The hospitality industry uses more encryption than do governments. So does the leisure industry and also the transportation sector. The public sector, in fact, ranks sixth for use of encryption, according to a survey of security practitioners in seven countries. The survey was sponsored by Thales e-Security, the data protection arm of the Paris-based defense giant.
Credit: Thales e-Security
At the same time, estimated total spending on encryption by all sectors grew by 2.5 percent from 2011 to 2012, one of the biggest jumps in the eight years the survey has been conducted.
Thales released the “2012 Global Encryption Trends Study” today. The Ponemon Institute of Traverse City, Mich., surveyed 4,205 individuals on Thales’ behalf.
The spending figures were particularly interesting to Thales: “This last year we saw one of the biggest hikes in budgets that we’ve seen for the last seven years or so,” said Thales e-Security’s Richard Moulds, vice president of product strategy.
In 2011, businesses and governments spent 15.1 percent of their information technology security budget on encryption.
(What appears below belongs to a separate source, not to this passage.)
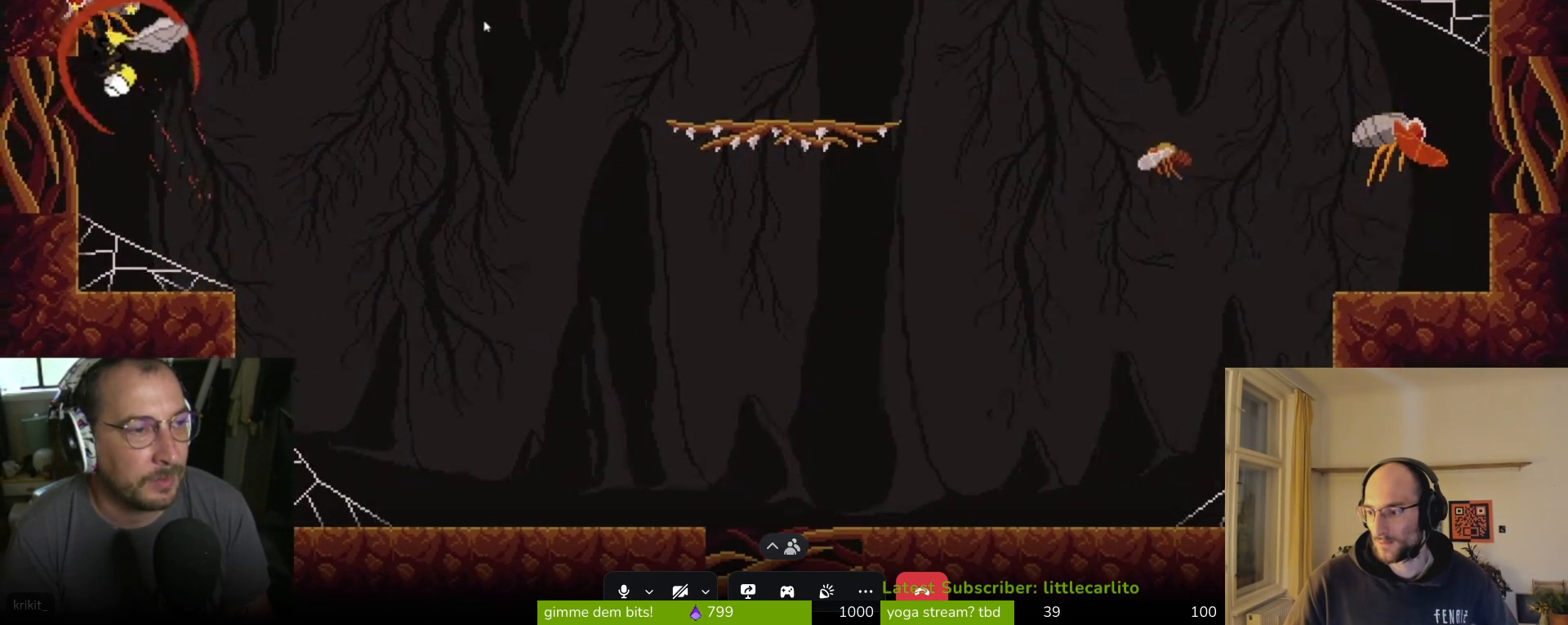
{"buttons": [], "left_stick": "right", "right_stick": "center", "events": [[100, "left_stick", "right"]]}
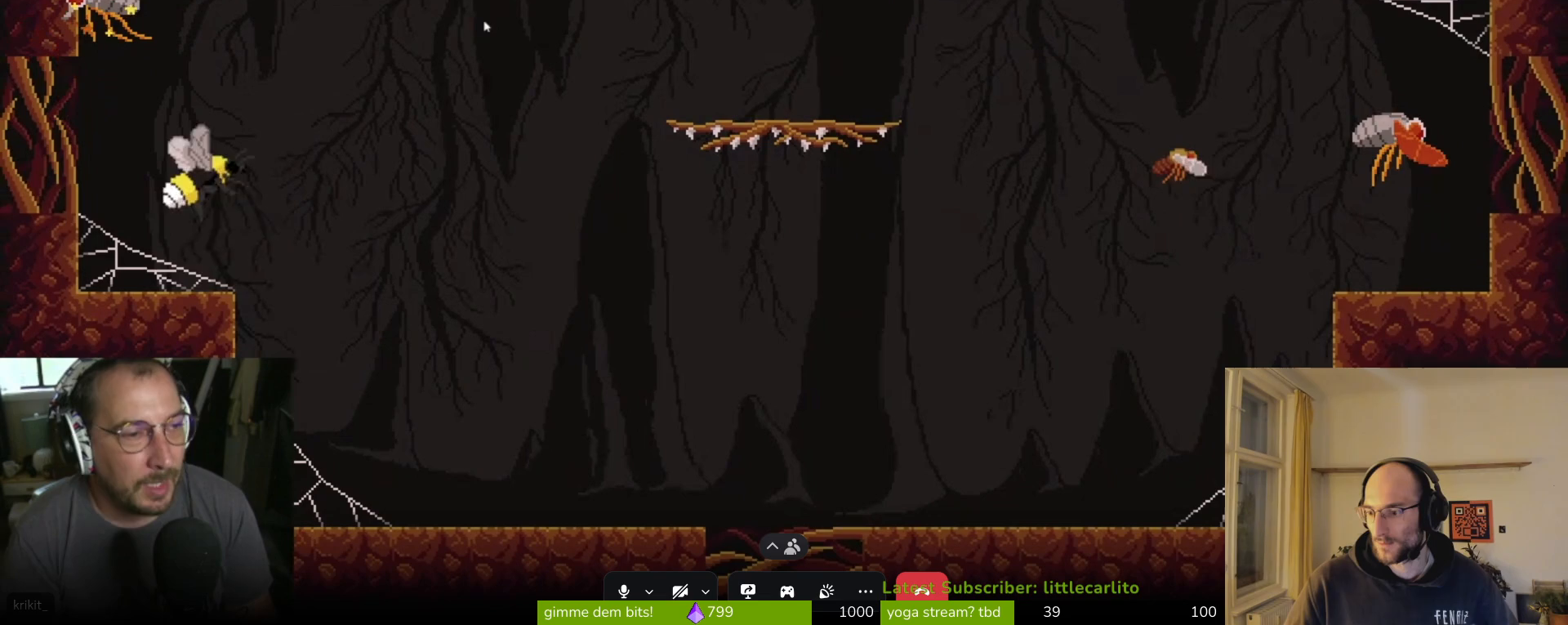
{"buttons": [], "left_stick": "right", "right_stick": "center", "events": []}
The number jumped to 17.6 in 2012.
As for the public sector's low ranking, Moulds suspects it's because more governments are requiring credit card information to be encrypted wherever it resides or flows within an organization. Ironically, that pushes those governments below "such security hotspots as hospitality and leisure."
Perhaps most significantly, the study shows that encryption strategies – once the purview of IT managers – are increasingly being set at higher levels.
“In the U.S., this was the first year that business centric managers” in government and private businesses “became the primary responsibility for writing the encryption strategy,” he said.
That means protecting data through encryption is becoming a bigger deal, he said.
“Most other security technologies out there, whether it’s identity management or intrusion detection, or whatever it might be, are pretty much constrained to the security group and IT group. But encryption seems to be different because it’s tied so squarely to public policy, public privacy laws, information disclosure, data disclosure acts,” Moulds said.